Metin alıntısı
——————————

“Yapılacaklar listesini (to do list)” yönetmek yapılacak işlerin en önemlilerinden birisi haline geldi. Bizi an’dan koparan ve her an, her ne yapıyorsak orada olmak yerine başkaları ile etkileşimde olmamızı sağlayan akıllı telefonlarımız sağolsun, en önemli dertlerimizden biri odaklanma olmaya başladı.
Whatsapp mesajlarına harcadığımız zaman e-mail için harcadıklarımızın önüne geçti ya da geçmek üzere... Bu da yetmiyor hem kendi zamanımızı hem de ortak işlerde, projelerde yapacaklarımızı yönetmek için yine akıllı telefonlarımız bir sürü kolaylıklar sunuyor bize… Bizim ekip “Trello” diye bir uygulama kullanıyor örneğin… Son derece başarılı. Hangi konu kimde; kim ne yapmış; yapmamış; hepsi orada; seni yaptığın ve yapmadığın şeyler için uyarıyor; daha ne olsun?
Bunun gibi şirketlerde e-mail yerine iç iletişim ve etkileşimi artıracak uygulamalara yatırım yapılıyor. “Slack” öne çıkanlardan… IBM’in “connections” diye bir ürünü var, ileride e-mail yerine geçmesini hayal ediyorlar. Aynı anda bu kadar çok etkileşime geçince, bu defa da derdimiz verimlilik oluyor.
Geçen hafta “dünya kitap hediye günü” diye ofiste bir etkinlik yapalım dedik ve herkes birbirine kitaplar hediye etti. Kura ile benimle eşleşen arkadaşımın bana hediyesi de, “Olağanüstü Verimlilik İçin 5 Seçim” olmuş; belli ki Ruken bana bir şey söylemek istiyor. Hemen ertesi gün, Sertaç da gelip Microsoft’un satın aldığı “To Do” uygulamasını telefonuma indirmemi isteyince (ki yine günlük iş listesini yönetmek için çok başarılı bir uygulama) burada bir mesaj var dedim.

——————————

Kaynak alıntısı
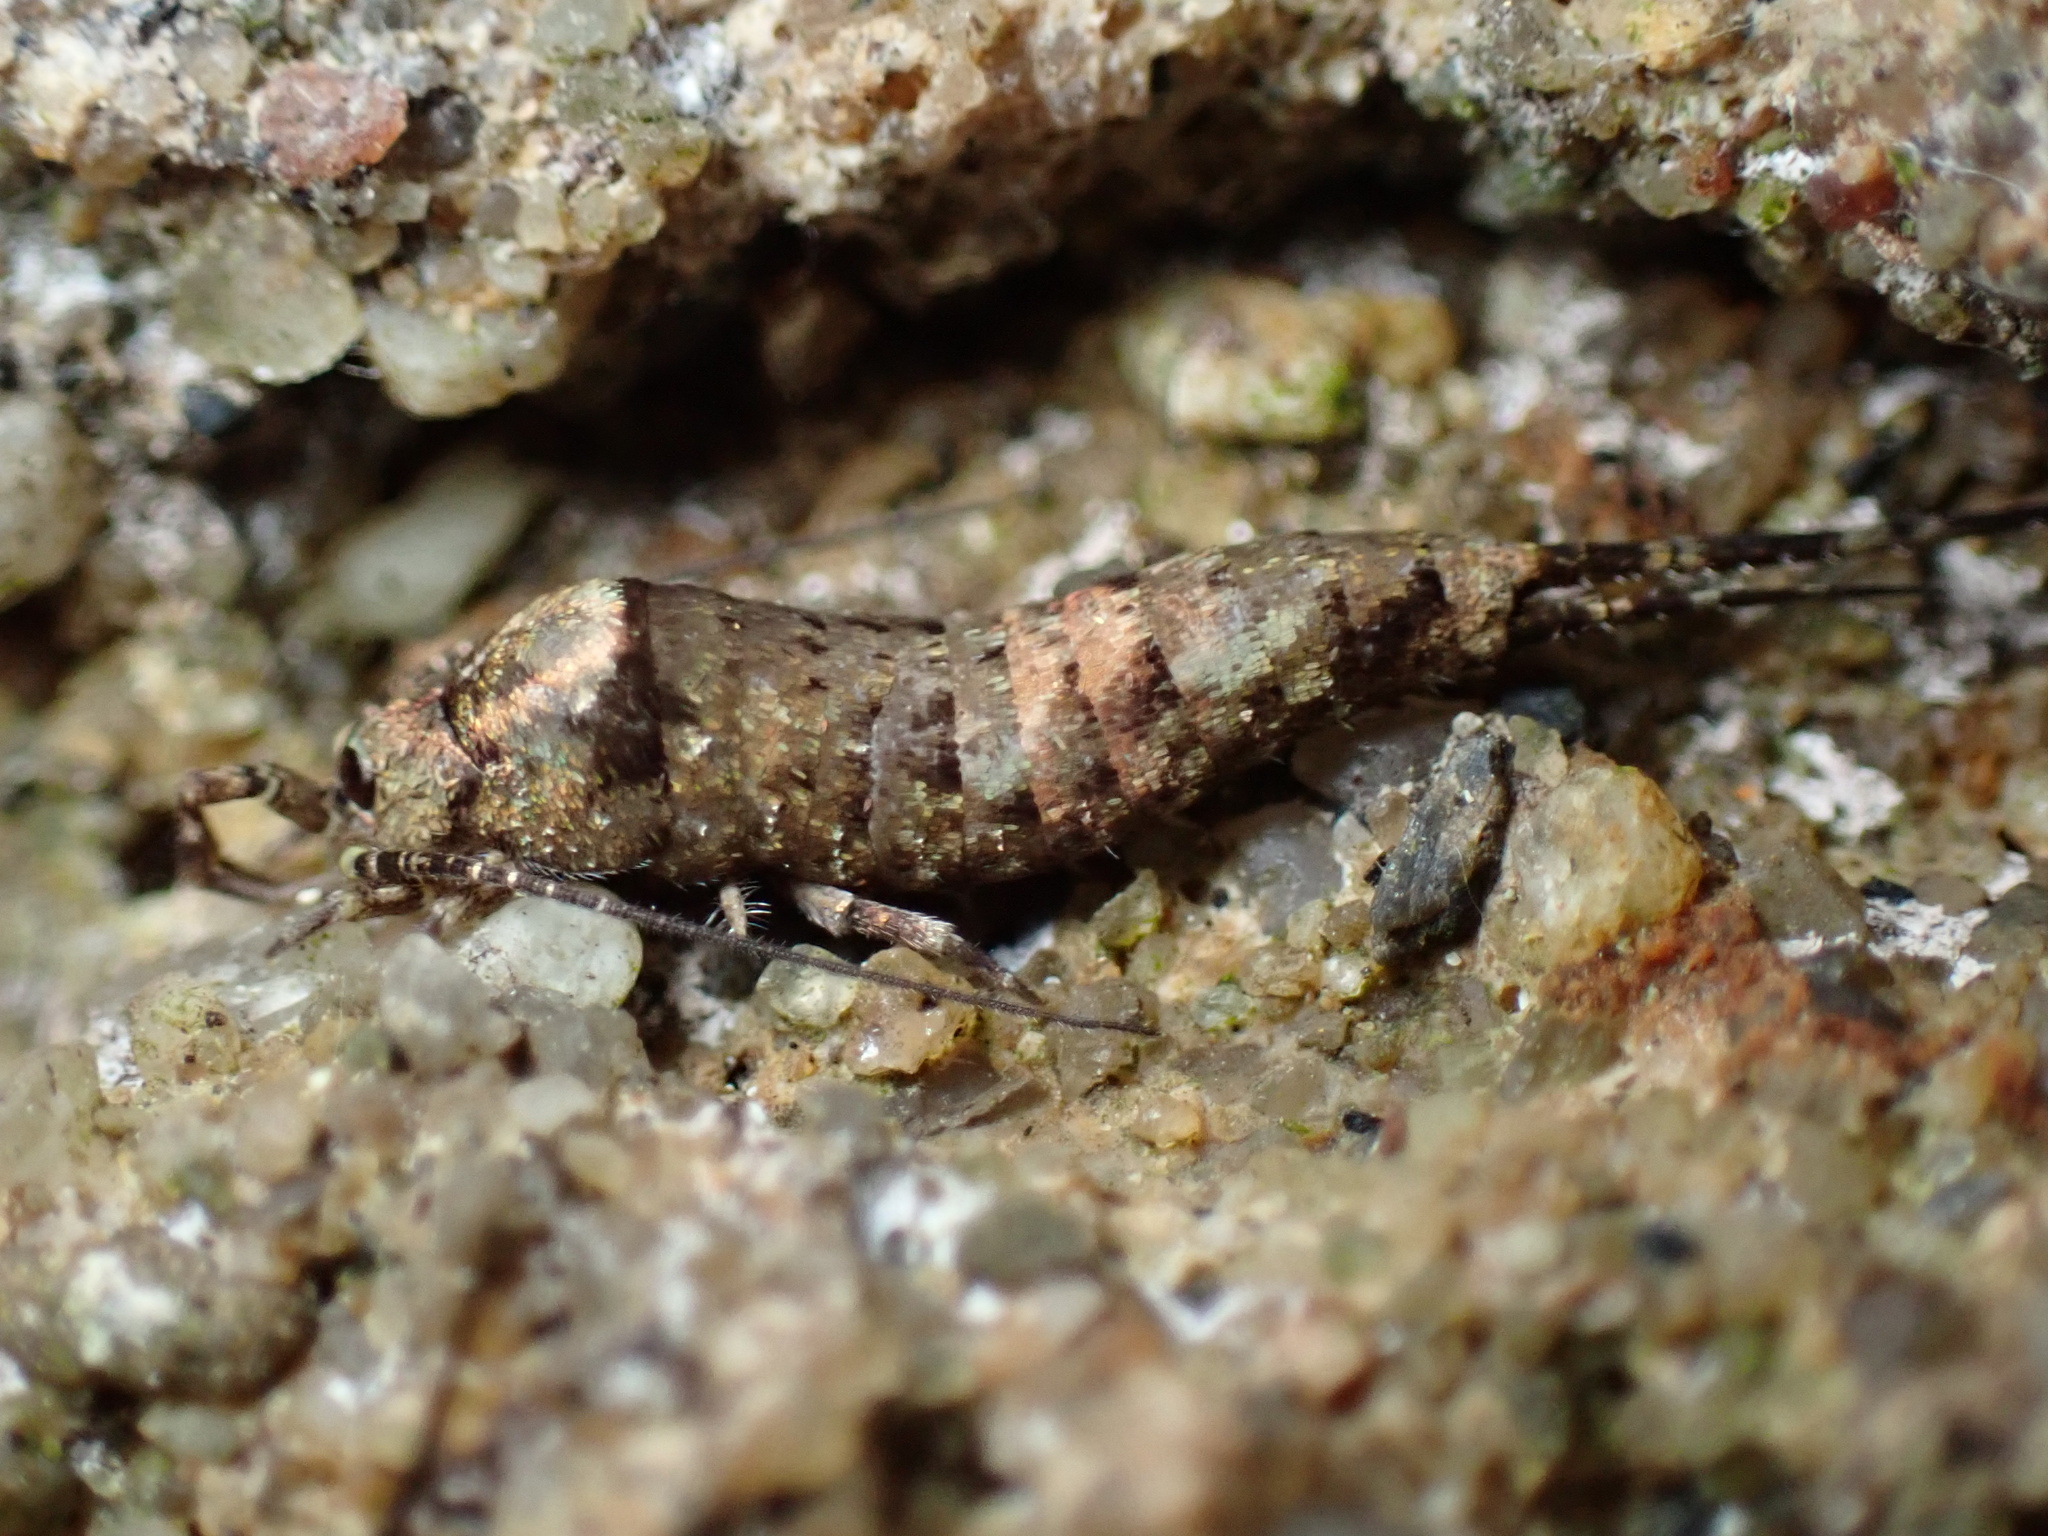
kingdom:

——————————

Görev
Yapılacaklar listesi ve verimlilik konulu yazıyı baştan sona, tek bir kelimesini bile değiştirmeden çıkar.

Çözüm
“Yapılacaklar listesini (to do list)” yönetmek yapılacak işlerin en önemlilerinden birisi haline geldi. Bizi an’dan koparan ve her an, her ne yapıyorsak orada olmak yerine başkaları ile etkileşimde olmamızı sağlayan akıllı telefonlarımız sağolsun, en önemli dertlerimizden biri odaklanma olmaya başladı.
Whatsapp mesajlarına harcadığımız zaman e-mail için harcadıklarımızın önüne geçti ya da geçmek üzere... Bu da yetmiyor hem kendi zamanımızı hem de ortak işlerde, projelerde yapacaklarımızı yönetmek için yine akıllı telefonlarımız bir sürü kolaylıklar sunuyor bize… Bizim ekip “Trello” diye bir uygulama kullanıyor örneğin… Son derece başarılı. Hangi konu kimde; kim ne yapmış; yapmamış; hepsi orada; seni yaptığın ve yapmadığın şeyler için uyarıyor; daha ne olsun?
Bunun gibi şirketlerde e-mail yerine iç iletişim ve etkileşimi artıracak uygulamalara yatırım yapılıyor. “Slack” öne çıkanlardan… IBM’in “connections” diye bir ürünü var, ileride e-mail yerine geçmesini hayal ediyorlar. Aynı anda bu kadar çok etkileşime geçince, bu defa da derdimiz verimlilik oluyor.
Geçen hafta “dünya kitap hediye günü” diye ofiste bir etkinlik yapalım dedik ve herkes birbirine kitaplar hediye etti. Kura ile benimle eşleşen arkadaşımın bana hediyesi de, “Olağanüstü Verimlilik İçin 5 Seçim” olmuş; belli ki Ruken bana bir şey söylemek istiyor. Hemen ertesi gün, Sertaç da gelip Microsoft’un satın aldığı “To Do” uygulamasını telefonuma indirmemi isteyince (ki yine günlük iş listesini yönetmek için çok başarılı bir uygulama) burada bir mesaj var dedim.